Pursuing our passions is good for us.
A study of 115 people published in the Annals of Behavioral Medicine found that when pursuing hobbies, participants’ moods were more positive, and they had lower stress and heart rates. That’s a pretty good result just for doing something you enjoy. The study’s conclusion? Leisure activities can improve a person’s health and well-being.
Our health is an important consideration throughout our lives, but as we age we start to pay even more attention to how to help our bodies and minds function as well as possible. Eating well, making friends and getting exercise are an important part of staying healthy in old age.
Read more: Five things to do now
for a happier, healthier future.
Pursuing passions also can play a big part in maintaining good health as we age. Studies have shown that pursuing our passions does wonders for the health of our brains. According to Total Brain Health, pursuing hobbies that we enjoy and that we’re good at can be a buffer against memory loss and can lead to improved neuroplasticity, our brain’s ability to form new connections. Pursuing passions also can help improve sleep quality, lower blood pressure, and lower our risks of heart disease, stress, anxiety and depression.
But what kind of leisure activities should you pursue? How do you find your passion?
For starters, try to remember a moment when you’ve lost track of time.

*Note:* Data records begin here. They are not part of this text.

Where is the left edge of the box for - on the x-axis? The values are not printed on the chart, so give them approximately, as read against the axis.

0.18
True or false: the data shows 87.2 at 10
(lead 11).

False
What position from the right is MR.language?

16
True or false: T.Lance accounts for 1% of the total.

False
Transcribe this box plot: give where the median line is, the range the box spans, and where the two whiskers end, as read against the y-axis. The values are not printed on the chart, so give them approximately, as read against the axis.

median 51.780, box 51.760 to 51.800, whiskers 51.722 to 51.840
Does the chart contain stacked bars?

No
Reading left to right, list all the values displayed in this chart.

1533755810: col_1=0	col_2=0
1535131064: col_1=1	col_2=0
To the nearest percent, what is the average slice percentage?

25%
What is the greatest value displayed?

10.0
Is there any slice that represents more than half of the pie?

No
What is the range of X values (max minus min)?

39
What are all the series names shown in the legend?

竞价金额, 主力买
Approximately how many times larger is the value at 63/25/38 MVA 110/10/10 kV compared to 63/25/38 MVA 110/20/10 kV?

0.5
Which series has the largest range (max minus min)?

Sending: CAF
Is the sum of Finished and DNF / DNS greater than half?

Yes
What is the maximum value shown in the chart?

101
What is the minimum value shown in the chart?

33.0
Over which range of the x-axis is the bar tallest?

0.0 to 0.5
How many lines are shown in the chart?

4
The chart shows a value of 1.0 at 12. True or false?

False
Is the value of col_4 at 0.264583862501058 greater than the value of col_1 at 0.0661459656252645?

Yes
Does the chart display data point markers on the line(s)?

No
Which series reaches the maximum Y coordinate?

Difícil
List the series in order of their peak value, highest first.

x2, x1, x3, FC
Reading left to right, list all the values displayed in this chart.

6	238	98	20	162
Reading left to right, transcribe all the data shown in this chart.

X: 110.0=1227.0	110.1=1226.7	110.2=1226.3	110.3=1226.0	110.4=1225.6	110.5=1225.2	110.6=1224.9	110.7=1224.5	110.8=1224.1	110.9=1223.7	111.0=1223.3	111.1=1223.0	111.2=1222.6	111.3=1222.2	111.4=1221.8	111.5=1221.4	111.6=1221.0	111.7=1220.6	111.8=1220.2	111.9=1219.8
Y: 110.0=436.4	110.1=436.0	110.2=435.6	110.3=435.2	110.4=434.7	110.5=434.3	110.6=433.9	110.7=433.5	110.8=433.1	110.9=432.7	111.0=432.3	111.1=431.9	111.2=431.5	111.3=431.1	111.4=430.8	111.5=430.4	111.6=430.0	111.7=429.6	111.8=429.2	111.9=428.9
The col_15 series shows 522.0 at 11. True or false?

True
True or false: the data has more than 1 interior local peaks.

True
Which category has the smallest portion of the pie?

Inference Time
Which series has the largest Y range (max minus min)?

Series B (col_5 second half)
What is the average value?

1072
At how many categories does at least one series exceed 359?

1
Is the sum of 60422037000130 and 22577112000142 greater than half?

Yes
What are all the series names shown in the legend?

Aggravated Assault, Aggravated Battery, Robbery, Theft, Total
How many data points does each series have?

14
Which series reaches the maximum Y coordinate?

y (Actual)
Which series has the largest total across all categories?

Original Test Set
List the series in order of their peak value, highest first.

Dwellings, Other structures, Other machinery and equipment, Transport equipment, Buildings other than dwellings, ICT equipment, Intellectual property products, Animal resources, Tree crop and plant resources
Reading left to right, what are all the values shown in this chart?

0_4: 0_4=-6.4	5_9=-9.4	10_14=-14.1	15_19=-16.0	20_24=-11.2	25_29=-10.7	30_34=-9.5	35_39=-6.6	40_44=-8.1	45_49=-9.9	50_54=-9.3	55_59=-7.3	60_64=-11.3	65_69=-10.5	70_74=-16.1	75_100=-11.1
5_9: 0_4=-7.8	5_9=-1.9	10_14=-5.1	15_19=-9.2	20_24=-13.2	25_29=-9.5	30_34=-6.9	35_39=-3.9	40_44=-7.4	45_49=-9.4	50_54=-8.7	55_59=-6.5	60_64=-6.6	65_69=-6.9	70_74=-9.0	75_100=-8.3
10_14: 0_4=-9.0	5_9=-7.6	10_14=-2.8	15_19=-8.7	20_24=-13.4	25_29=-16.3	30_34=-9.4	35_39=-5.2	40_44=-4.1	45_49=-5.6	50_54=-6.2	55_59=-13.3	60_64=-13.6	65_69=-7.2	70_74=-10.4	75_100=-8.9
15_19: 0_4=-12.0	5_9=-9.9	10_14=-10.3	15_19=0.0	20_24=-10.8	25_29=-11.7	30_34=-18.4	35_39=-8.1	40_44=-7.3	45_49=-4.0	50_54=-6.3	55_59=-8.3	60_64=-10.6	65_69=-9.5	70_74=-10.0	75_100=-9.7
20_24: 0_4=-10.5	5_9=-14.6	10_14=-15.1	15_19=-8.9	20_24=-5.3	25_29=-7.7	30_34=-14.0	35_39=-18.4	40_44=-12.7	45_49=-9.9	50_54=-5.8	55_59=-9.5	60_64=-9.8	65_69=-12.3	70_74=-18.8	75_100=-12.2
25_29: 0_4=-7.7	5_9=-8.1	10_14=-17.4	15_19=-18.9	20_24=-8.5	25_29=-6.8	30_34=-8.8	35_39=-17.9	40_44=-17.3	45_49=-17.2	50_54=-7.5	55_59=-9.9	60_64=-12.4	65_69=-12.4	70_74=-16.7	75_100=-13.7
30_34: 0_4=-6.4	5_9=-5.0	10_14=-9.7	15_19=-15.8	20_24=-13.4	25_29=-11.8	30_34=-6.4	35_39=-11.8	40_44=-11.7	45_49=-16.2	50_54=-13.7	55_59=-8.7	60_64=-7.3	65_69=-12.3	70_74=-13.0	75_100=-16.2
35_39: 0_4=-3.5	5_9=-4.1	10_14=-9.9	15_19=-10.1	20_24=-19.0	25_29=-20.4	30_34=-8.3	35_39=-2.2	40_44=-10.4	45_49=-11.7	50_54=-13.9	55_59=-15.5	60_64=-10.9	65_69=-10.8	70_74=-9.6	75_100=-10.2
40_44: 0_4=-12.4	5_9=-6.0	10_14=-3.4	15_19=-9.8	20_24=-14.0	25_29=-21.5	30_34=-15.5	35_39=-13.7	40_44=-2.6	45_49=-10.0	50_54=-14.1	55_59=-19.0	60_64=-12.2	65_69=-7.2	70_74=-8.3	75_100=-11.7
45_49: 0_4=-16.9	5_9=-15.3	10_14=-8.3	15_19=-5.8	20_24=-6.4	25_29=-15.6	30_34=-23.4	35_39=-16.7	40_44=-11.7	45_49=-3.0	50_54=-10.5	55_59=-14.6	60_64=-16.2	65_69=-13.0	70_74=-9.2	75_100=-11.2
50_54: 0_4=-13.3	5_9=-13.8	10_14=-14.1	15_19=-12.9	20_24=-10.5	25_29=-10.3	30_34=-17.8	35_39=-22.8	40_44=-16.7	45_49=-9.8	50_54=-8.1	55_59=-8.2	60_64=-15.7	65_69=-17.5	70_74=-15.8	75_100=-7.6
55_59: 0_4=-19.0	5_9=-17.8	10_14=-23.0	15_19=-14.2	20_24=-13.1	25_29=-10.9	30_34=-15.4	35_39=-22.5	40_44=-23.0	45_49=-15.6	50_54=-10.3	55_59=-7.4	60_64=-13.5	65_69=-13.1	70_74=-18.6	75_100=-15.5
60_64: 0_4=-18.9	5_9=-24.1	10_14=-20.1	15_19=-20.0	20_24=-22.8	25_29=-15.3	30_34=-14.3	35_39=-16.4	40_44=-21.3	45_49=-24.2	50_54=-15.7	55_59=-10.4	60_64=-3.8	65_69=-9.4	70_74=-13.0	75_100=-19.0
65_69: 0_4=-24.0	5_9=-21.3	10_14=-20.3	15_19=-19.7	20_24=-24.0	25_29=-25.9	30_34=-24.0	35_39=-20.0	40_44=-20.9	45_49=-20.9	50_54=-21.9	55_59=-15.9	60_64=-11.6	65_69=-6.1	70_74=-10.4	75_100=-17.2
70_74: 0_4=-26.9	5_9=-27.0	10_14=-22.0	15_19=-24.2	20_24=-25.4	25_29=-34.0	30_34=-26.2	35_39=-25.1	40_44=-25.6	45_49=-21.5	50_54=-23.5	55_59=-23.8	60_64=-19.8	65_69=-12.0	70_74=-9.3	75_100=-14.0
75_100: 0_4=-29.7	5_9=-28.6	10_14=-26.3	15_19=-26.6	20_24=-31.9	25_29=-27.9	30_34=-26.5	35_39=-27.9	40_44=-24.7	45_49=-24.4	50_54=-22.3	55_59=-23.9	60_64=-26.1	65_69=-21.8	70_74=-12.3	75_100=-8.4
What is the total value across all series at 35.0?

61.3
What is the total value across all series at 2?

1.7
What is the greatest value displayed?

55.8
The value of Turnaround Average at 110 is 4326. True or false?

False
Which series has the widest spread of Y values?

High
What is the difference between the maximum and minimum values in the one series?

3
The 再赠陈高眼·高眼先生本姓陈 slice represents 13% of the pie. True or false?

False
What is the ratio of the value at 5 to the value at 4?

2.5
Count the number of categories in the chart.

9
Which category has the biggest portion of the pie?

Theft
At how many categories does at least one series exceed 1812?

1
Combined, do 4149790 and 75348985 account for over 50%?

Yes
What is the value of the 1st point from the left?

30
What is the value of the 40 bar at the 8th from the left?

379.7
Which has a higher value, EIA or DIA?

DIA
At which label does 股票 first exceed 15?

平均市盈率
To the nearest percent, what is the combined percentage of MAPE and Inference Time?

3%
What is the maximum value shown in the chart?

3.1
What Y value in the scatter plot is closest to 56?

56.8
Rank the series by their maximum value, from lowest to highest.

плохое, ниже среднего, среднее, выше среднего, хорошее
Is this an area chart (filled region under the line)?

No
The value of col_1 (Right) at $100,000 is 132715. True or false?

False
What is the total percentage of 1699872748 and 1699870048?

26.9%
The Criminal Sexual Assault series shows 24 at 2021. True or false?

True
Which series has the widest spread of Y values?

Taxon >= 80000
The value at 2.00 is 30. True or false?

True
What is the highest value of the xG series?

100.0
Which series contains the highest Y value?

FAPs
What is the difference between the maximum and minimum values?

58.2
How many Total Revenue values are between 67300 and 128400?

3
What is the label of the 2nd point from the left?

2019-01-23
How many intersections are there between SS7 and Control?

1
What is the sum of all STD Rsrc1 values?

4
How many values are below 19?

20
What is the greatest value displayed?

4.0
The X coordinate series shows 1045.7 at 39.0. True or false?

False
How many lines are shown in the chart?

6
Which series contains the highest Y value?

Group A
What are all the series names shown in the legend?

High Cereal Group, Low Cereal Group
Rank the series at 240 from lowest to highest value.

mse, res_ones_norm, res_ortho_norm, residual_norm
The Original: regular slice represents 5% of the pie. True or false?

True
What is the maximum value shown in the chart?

“Life just feels better when you have things in your hours that you want to do,” said productivity expert Laura Vanderkam in The New York Times. “There’s moments where time almost has no meaning because we’re so happy about what we’re doing. The more time you can spend in that zone, the better life feels.”
Is there anything you love to spend hours doing or that you have to be told to stop? That’s probably something you’re passionate about, something that could be developed into a hobby that lasts long into old age.
Consider the inspiring story of the ballet dancer who’s still going strong at age 77. Why? She loves what she does.
“Life is too short not to do what you want to do,” she says in a video produced by BBC One. “It’s never too late, so start doing what you love doing now.”
Other ways to identify your passions include taking an inventory your talents (what are you good at?) and thinking of what you liked to do as a kid. Those, too, might be hobbies worth pursuing that could lead to joy and contentment long into retirement years.